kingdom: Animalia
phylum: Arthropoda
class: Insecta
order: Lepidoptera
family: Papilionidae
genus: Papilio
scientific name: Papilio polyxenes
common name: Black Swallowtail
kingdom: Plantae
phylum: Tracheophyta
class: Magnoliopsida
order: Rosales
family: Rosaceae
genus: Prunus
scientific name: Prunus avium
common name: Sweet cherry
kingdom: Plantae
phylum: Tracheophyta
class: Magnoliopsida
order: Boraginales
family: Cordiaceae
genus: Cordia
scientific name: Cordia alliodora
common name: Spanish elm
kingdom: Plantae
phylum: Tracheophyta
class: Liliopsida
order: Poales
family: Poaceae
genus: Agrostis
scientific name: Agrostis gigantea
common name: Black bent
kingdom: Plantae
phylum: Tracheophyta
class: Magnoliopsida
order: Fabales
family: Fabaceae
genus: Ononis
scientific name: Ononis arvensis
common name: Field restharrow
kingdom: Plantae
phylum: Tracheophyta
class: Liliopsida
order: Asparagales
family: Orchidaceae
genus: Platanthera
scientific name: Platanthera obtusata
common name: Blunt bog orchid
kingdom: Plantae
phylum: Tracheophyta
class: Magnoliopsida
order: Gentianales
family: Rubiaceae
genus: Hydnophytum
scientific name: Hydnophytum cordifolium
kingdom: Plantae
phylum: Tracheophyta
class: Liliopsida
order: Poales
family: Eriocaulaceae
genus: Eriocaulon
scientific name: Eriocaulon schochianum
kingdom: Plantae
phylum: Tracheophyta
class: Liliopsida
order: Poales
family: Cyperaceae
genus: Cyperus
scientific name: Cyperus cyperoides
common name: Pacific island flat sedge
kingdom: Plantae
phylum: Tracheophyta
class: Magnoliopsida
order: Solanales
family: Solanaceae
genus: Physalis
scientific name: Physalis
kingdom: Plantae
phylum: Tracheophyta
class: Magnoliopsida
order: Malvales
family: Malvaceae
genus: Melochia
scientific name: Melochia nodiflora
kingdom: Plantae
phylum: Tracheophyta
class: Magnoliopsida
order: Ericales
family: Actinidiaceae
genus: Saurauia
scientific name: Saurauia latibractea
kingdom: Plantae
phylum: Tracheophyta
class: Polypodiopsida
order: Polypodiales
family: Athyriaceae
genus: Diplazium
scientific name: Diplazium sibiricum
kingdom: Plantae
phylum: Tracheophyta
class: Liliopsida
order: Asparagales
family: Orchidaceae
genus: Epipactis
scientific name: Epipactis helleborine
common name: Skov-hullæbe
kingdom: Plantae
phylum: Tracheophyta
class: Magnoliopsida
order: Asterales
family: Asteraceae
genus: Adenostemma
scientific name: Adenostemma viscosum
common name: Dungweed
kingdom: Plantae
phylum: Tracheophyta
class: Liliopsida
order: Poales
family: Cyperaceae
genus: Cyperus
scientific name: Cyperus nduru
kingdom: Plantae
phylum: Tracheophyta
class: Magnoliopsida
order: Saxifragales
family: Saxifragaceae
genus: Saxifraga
# # # # # # #
■ **STATED PROBLEM**:
Show every line of the records that contains the word "common", copying each one in full.

■ **EXPECTED ANSWER**:
common name: Black Swallowtail
common name: Sweet cherry
common name: Spanish elm
common name: Black bent
common name: Field restharrow
common name: Blunt bog orchid
common name: Pacific island flat sedge
common name: Skov-hullæbe
common name: Dungweed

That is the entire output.